Hardware design source data
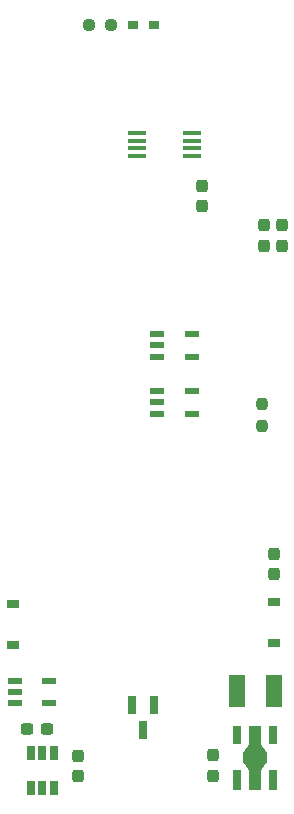
<source format=gbr>
%TF.GenerationSoftware,KiCad,Pcbnew,9.0.7-9.0.7~ubuntu25.10.1*%
%TF.CreationDate,2026-03-01T16:55:49+09:00*%
%TF.ProjectId,bionic-cp1610,62696f6e-6963-42d6-9370-313631302e6b,1*%
%TF.SameCoordinates,Original*%
%TF.FileFunction,Paste,Top*%
%TF.FilePolarity,Positive*%
%FSLAX46Y46*%
G04 Gerber Fmt 4.6, Leading zero omitted, Abs format (unit mm)*
G04 Created by KiCad (PCBNEW 9.0.7-9.0.7~ubuntu25.10.1) date 2026-03-01 16:55:49*
%MOMM*%
%LPD*%
G01*
G04 APERTURE LIST*
G04 Aperture macros list*
%AMRoundRect*
0 Rectangle with rounded corners*
0 $1 Rounding radius*
0 $2 $3 $4 $5 $6 $7 $8 $9 X,Y pos of 4 corners*
0 Add a 4 corners polygon primitive as box body*
4,1,4,$2,$3,$4,$5,$6,$7,$8,$9,$2,$3,0*
0 Add four circle primitives for the rounded corners*
1,1,$1+$1,$2,$3*
1,1,$1+$1,$4,$5*
1,1,$1+$1,$6,$7*
1,1,$1+$1,$8,$9*
0 Add four rect primitives between the rounded corners*
20,1,$1+$1,$2,$3,$4,$5,0*
20,1,$1+$1,$4,$5,$6,$7,0*
20,1,$1+$1,$6,$7,$8,$9,0*
20,1,$1+$1,$8,$9,$2,$3,0*%
%AMFreePoly0*
4,1,13,0.500000,1.050000,1.000000,0.350000,1.000000,-0.450000,0.500000,-1.150000,0.500000,-2.750000,-0.500000,-2.750000,-0.500000,-1.150000,-1.000000,-0.450000,-1.000000,0.350000,-0.500000,1.050000,-0.500000,2.750000,0.500000,2.750000,0.500000,1.050000,0.500000,1.050000,$1*%
G04 Aperture macros list end*
%ADD10RoundRect,0.237500X0.300000X0.237500X-0.300000X0.237500X-0.300000X-0.237500X0.300000X-0.237500X0*%
%ADD11RoundRect,0.237500X0.250000X0.237500X-0.250000X0.237500X-0.250000X-0.237500X0.250000X-0.237500X0*%
%ADD12RoundRect,0.237500X-0.237500X0.300000X-0.237500X-0.300000X0.237500X-0.300000X0.237500X0.300000X0*%
%ADD13RoundRect,0.237500X0.237500X-0.300000X0.237500X0.300000X-0.237500X0.300000X-0.237500X-0.300000X0*%
%ADD14R,1.371600X2.743200*%
%ADD15RoundRect,0.237500X-0.237500X0.250000X-0.237500X-0.250000X0.237500X-0.250000X0.237500X0.250000X0*%
%ADD16R,0.700000X1.600000*%
%ADD17FreePoly0,180.000000*%
%ADD18R,0.700000X1.700000*%
%ADD19R,1.041400X0.762000*%
%ADD20R,1.536700X0.431800*%
%ADD21R,0.660400X1.625600*%
%ADD22R,0.965200X0.762000*%
%ADD23R,1.181100X0.508000*%
%ADD24R,0.650001X1.200000*%
G04 APERTURE END LIST*
D10*
%TO.C,C8*%
X88697900Y-101917600D03*
X90422900Y-101917600D03*
%TD*%
D11*
%TO.C,R1*%
X95832300Y-42354600D03*
X94007300Y-42354600D03*
%TD*%
D12*
%TO.C,C7*%
X93014800Y-104230100D03*
X93014800Y-105955100D03*
%TD*%
D13*
%TO.C,C1*%
X108762800Y-61023600D03*
X108762800Y-59298600D03*
%TD*%
D14*
%TO.C,L1*%
X106502200Y-98742600D03*
X109651800Y-98742600D03*
%TD*%
D15*
%TO.C,R2*%
X108635800Y-74438600D03*
X108635800Y-76263600D03*
%TD*%
D13*
%TO.C,C4*%
X104444800Y-105903200D03*
X104444800Y-104178200D03*
%TD*%
D12*
%TO.C,C3*%
X103555800Y-55970100D03*
X103555800Y-57695100D03*
%TD*%
D16*
%TO.C,U6*%
X109524800Y-102435600D03*
D17*
X108024800Y-104385600D03*
D16*
X106524800Y-102435600D03*
D18*
X106524800Y-106285600D03*
X109524800Y-106285600D03*
%TD*%
D19*
%TO.C,D3*%
X87553800Y-91325800D03*
X87553800Y-94805600D03*
%TD*%
D20*
%TO.C,U3*%
X98031350Y-51473201D03*
X98031350Y-52123199D03*
X98031350Y-52773201D03*
X98031350Y-53423199D03*
X102666850Y-53423199D03*
X102666850Y-52773201D03*
X102666850Y-52123199D03*
X102666850Y-51473201D03*
%TD*%
D21*
%TO.C,U2*%
X99491801Y-99885600D03*
X97591799Y-99885600D03*
X98541800Y-102017600D03*
%TD*%
D22*
%TO.C,D1*%
X97726500Y-42354600D03*
X99479100Y-42354600D03*
%TD*%
D13*
%TO.C,C2*%
X110312200Y-61023600D03*
X110312200Y-59298600D03*
%TD*%
D23*
%TO.C,U5*%
X99733150Y-73342599D03*
X99733150Y-74292600D03*
X99733150Y-75242601D03*
X102666850Y-75242601D03*
X102666850Y-73342599D03*
%TD*%
%TO.C,U8*%
X87668150Y-97858599D03*
X87668150Y-98808600D03*
X87668150Y-99758601D03*
X90601850Y-99758601D03*
X90601850Y-97858599D03*
%TD*%
D13*
%TO.C,C5*%
X109651800Y-88836600D03*
X109651800Y-87111600D03*
%TD*%
D24*
%TO.C,U7*%
X89082799Y-106899599D03*
X90032800Y-106899599D03*
X90982798Y-106899599D03*
X90982798Y-103949600D03*
X90032800Y-103949600D03*
X89082799Y-103949600D03*
%TD*%
D23*
%TO.C,U4*%
X99733150Y-68521599D03*
X99733150Y-69471600D03*
X99733150Y-70421601D03*
X102666850Y-70421601D03*
X102666850Y-68521599D03*
%TD*%
D19*
%TO.C,D2*%
X109651800Y-91198800D03*
X109651800Y-94678600D03*
%TD*%
M02*

</source>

Action item: Select every line above that contains the word "KiCad", and copy it.

Reply to the exercise:
%TF.GenerationSoftware,KiCad,Pcbnew,9.0.7-9.0.7~ubuntu25.10.1*%
G04 Created by KiCad (PCBNEW 9.0.7-9.0.7~ubuntu25.10.1) date 2026-03-01 16:55:49*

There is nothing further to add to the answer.